Nearly one month after Facebook-owned WhatsApp filed a lawsuit against Israeli surveillance firm NSO Group, alleging the company's spyware infected its users' phones, a group of employees at the embattled firm is now retaliating with its own lawsuit.
The workers filed a lawsuit against Facebook on Tuesday (November 26) accusing the social-media giant of unfairly blocking their private Facebook and Instagram accounts when it sued NSO last month.
The lawsuit, first reported in Israeli media, argues that Facebook violated its own terms of service by blocking the NSO employees, and it used personal information they shared with Facebook in order to identify them—in violation of an Israeli privacy law.
"It appears that Facebook used the [NSO employees'] personal data...in order to identify them as NSO employees (or former employees), in service of imposing 'collective punishment' on them, in the form of blocking their personal accounts," the lawsuit reads in Hebrew.

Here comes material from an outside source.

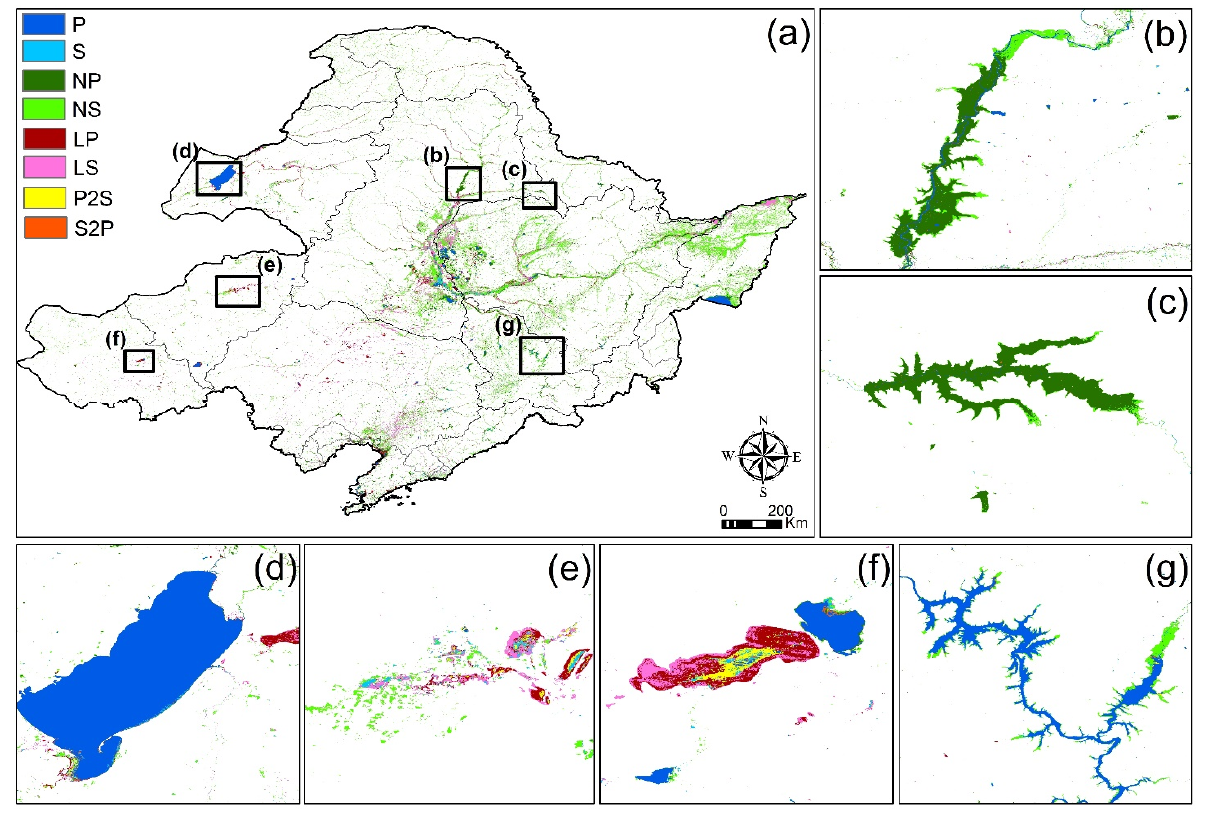
Figure 7. ( a ) Spatial pattern of surface water conversion in Northeast China for 1988–2020, and the water body conversion of ( b ) Nierji Reservoir, ( c ) Shankou Reservoir, ( d ) Hulun Lake, ( e ) Ulangai Lake, ( f ) Chagannuoer, and ( g ) Fengman Reservoir, respectively.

The lawyers are asking the court to make Facebook lift the ban on the accounts.
WhatsApp had accused NSO of using its servers to break into the phones of roughly 1,400 users across four continents, in an attempt to target diplomats, political dissidents, journalists and senior government officials.The lawsuit says the malware was unable to break the app’s encryption and instead infected customers’ phones, giving NSO access to messages after they were decrypted on the receiver’s device.
The NSO Group sells a surveillance program called Pegasus that, in the company’s words, "enables law enforcement and intelligence agencies to remotely and covertly extract valuable intelligence from virtually any mobile device". The company claims it only works with governments, but it has repeatedly come under fire for targeting human rights activists and journalists.